Although her grandparents reside in Virginia, TJC student Deepa Sagar is originally from North India, near Delhi. Her first trip to America was when she was 12 years old.

“After the navy my grandpa founded a seminary,” she said. “I then went to high school here.”

Sagar said she likes the American educational system a little more than the Indian educational system.

“Here you have to do a lot of critical thinking and everyone’s opinion is valued,” she said. “In India, the way they teach is just how it is. It’s tradition to follow it.”

Sagar said students start taking more advanced courses in sixth grade.

“When we enter sixth grade we have to study chemistry, biology and physics,” she said. “We don’t get to choose. That’s why you see a lot of Indian doctors.”

Sagar said that Delhi has also become more industrious. Malls and a Metro Station have recently been added to the city.

“The malls are very classy with escalators and elevators,” she said. “We still have village markets, which are really good places to buy things like your jewelry. But those are located outside of the city.”

Name brands found in America can also be found in Delhi.

“We have Nike, Adidas, Old Navy, Gap and European brands,” Sagar said. “We have Proactiv, TGIF and KFC. Nobody knows what Kentucky is, but they still eat KFC.”
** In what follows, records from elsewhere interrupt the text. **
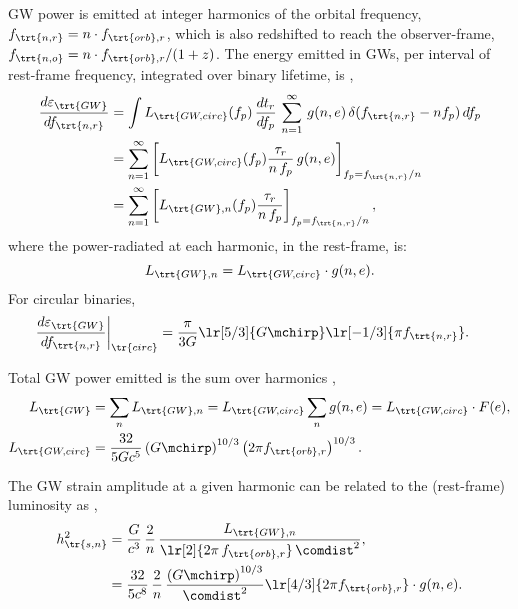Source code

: \documentclass[10pt, oneside, onecolumn]{article}   	%
\newcommand{\hsn}{h_\tr{s,n}}
\newcommand{\frstorb}{f_{\trt{orb},r}}
\newcommand{\frstn}{f_\trt{n,r}}
\newcommand{\fobsn}{f_\trt{n,o}}
\newcommand{\lgw}{L_\trt{GW}}
\newcommand{\lgwn}{L_{\trt{GW},n}}
\newcommand{\lgwc}{L_\trt{GW,circ}}
\newcommand{\egw}{\varepsilon_\trt{GW}}   %
\begin{document}
            GW power is emitted at integer harmonics of the orbital frequency, $\frstn = n \cdot \frstorb$, which is also redshifted to reach the observer-frame, $\fobsn = n \cdot \frstorb / (1+z)$.  The energy emitted in GWs, per interval of rest-frame frequency, integrated over binary lifetime, is \citet[][Eq.~3.10]{enoki2007a},
            \begin{subequations}
            \begin{align}
                \frac{d \egw}{d \frstn} & = \int \lgwc(f_p) \, \frac{dt_r}{df_p} \, \sum_{n=1}^\infty \, g(n,e) \, \delta(\frstn - n f_p) \, d f_p \\
                    & = \sum_{n=1}^\infty \left[ \lgwc(f_p) \frac{\tau_r}{n \, f_p} \, g(n,e) \right]_{f_p = \frstn/n} \\
                    & = \sum_{n=1}^\infty \left[ \lgwn(f_p) \frac{\tau_r}{n \, f_p} \right]_{f_p = \frstn/n},
            \end{align}
            \end{subequations}
            where the power-radiated at each harmonic, in the rest-frame, is:
            \begin{equation}
                \lgwn = \lgwc \cdot g(n,e).
            \end{equation}
            For circular binaries,
            \begin{subequations}
            \begin{align}
                \frac{d \egw}{d \frstn} \bigg|_{\tr{circ}} & = \frac{\pi}{3 G} \lr[5/3]{G \mchirp} \lr[-1/3]{\pi \frstn}.
            \end{align}
            \end{subequations}

            Total GW power emitted is the sum over harmonics \citep[][Eq.~2.2]{enoki2007a},
            \begin{align}
                \label{eq:lum_gw}
                \lgw & = \sum_n \lgwn = \lgwc \sum_n g(n,e) = \lgwc \cdot F(e), \\
                \lgwc & = \frac{32}{5 G c^5} \left(G\mchirp\right)^{10/3} \left( 2\pi \frstorb \right)^{10/3}.
            \end{align}

            The GW strain amplitude at a given harmonic can be related to the (rest-frame) luminosity as \citep[][Eq.~2.1]{Finn+Thorne-2000},
            \begin{align}
                \label{eq:strain_lum}
                \hsn^2 & = \frac{G}{c^3} \, \frac{2}{n} \, \frac{\lgwn}{\lr[2]{2 \pi \, \frstorb} \, \comdist^2}, \\
                    & = \frac{32}{5 c^8} \, \frac{2}{n} \, \frac{\left(G\mchirp\right)^{10/3}}{\comdist^2} \lr[4/3]{2\pi\frstorb} \cdot g(n,e).
            \end{align}
\end{document}
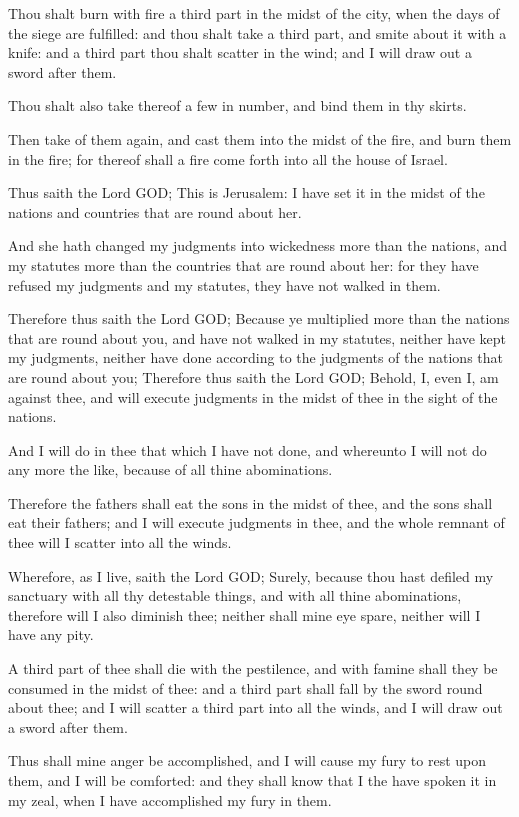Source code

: \Verse Thou shalt burn with fire a third part in the midst of the city, when the days of the siege are fulfilled: and thou shalt take a third part, and smite about it with a knife: and a third part thou shalt scatter in the wind; and I will draw out a sword after them.

\Verse Thou shalt also take thereof a few in number, and bind them in thy skirts.

\Verse Then take of them again, and cast them into the midst of the fire, and burn them in the fire; for thereof shall a fire come forth into all the house of Israel.

\Verse Thus saith the Lord GOD; This is Jerusalem: I have set it in the midst of the nations and countries that are round about her.

\Verse And she hath changed my judgments into wickedness more than the nations, and my statutes more than the countries that are round about her: for they have refused my judgments and my statutes, they have not walked in them.

\Verse Therefore thus saith the Lord GOD; Because ye multiplied more than the nations that are round about you, and have not walked in my statutes, neither have kept my judgments, neither have done according to the judgments of the nations that are round about you; \Verse Therefore thus saith the Lord GOD; Behold, I, even I, am against thee, and will execute judgments in the midst of thee in the sight of the nations.

\Verse And I will do in thee that which I have not done, and whereunto I will not do any more the like, because of all thine abominations.

\Verse Therefore the fathers shall eat the sons in the midst of thee, and the sons shall eat their fathers; and I will execute judgments in thee, and the whole remnant of thee will I scatter into all the winds.

\Verse Wherefore, as I live, saith the Lord GOD; Surely, because thou hast defiled my sanctuary with all thy detestable things, and with all thine abominations, therefore will I also diminish thee; neither shall mine eye spare, neither will I have any pity.

\Verse A third part of thee shall die with the pestilence, and with famine shall they be consumed in the midst of thee: and a third part shall fall by the sword round about thee; and I will scatter a third part into all the winds, and I will draw out a sword after them.

\Verse Thus shall mine anger be accomplished, and I will cause my fury to rest upon them, and I will be comforted: and they shall know that I the \LORD have spoken it in my zeal, when I have accomplished my fury in them.

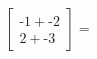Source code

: \documentclass[preview]{standalone}
\begin{document}
\begin{align*}
\begin{bmatrix} \text{-}1 + \text{-}2 \\ 2 + \text{-}3 \end{bmatrix}=
\end{align*}
\end{document}
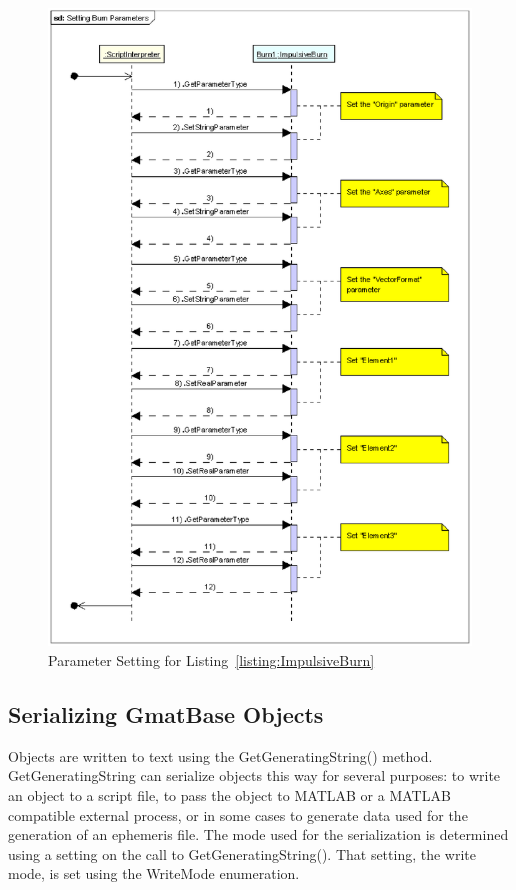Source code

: \begin{figure}[htb]
\begin{center}
\includegraphics[scale=0.5]{Images/SettingBurnParameters.eps}
\caption{\label{figure:SettingBurnParameters}Parameter Setting for
Listing~\ref{listing:ImpulsiveBurn}}
\end{center}
\end{figure}

\subsection{Serializing GmatBase Objects}

Objects are written to text using the GetGeneratingString() method.  GetGeneratingString can
serialize objects this way for several purposes: to write an object to a script file, to pass the
object to MATLAB or a MATLAB compatible external process, or in some cases to generate data used
for the generation of an ephemeris file.  The mode used for the serialization is determined using a
setting on the call to GetGeneratingString().  That setting, the write mode, is set using the
WriteMode enumeration.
Sagar said India also has a McDonalds but without the hamburgers or drive-thru.

“We have veggie burgers but no beef,” she said. “We cannot kill a cow. And Delhi is so packed that there is no room for a drive-thru or parking. Even when they cannot park in a certain place they park there anyway.”

Sagar said Delhi streets are often crowded with traffic.”You can see an elephant stuck in traffic with a car, scooter and bus,” she said. “There are elephants at the traffic lights.”Sagar said that with elephants on the roads, people are advised to close their windows.

“You don’t want an elephant’s trunk to go in your house or car,” she said. “Or they might go on a rampage. It’s actually something that traffic police teach when they visit schools.”

Sagar said that a holiday celebrated in India is Divali.

“It’s a light festival held in October,” she said. “The legend is that a king came back to his domain after 40 years in the wilderness and that’s what the celebration is about. We have firecrackers and lots of lights. It equals Christmas.”

Another important part of the culture in India is Bollywood.

“Bollywood is India cinema,” Sagar said. “Most romance and love stories are based on Bollywood.”

Sagar said most of the movies are musicals.

“Even in action movies or thri
ller movies you have at least five music pieces,” she said. “Otherwise your movie will never be successful. The music and movie industry go hand and hand.”

Sagar said that along with Bollywood, India is known for its physical geography as well.

“India is mainly known for its beauty and history,” she said. “There are over 260 languages all over India so even in your own country you feel like a foreigner.”

Sagar said she plans to head back to India for the summer.

“In India there are a lot of stray dogs,” she said. “You know that you have reached India when you see stray dogs on the landing strip.”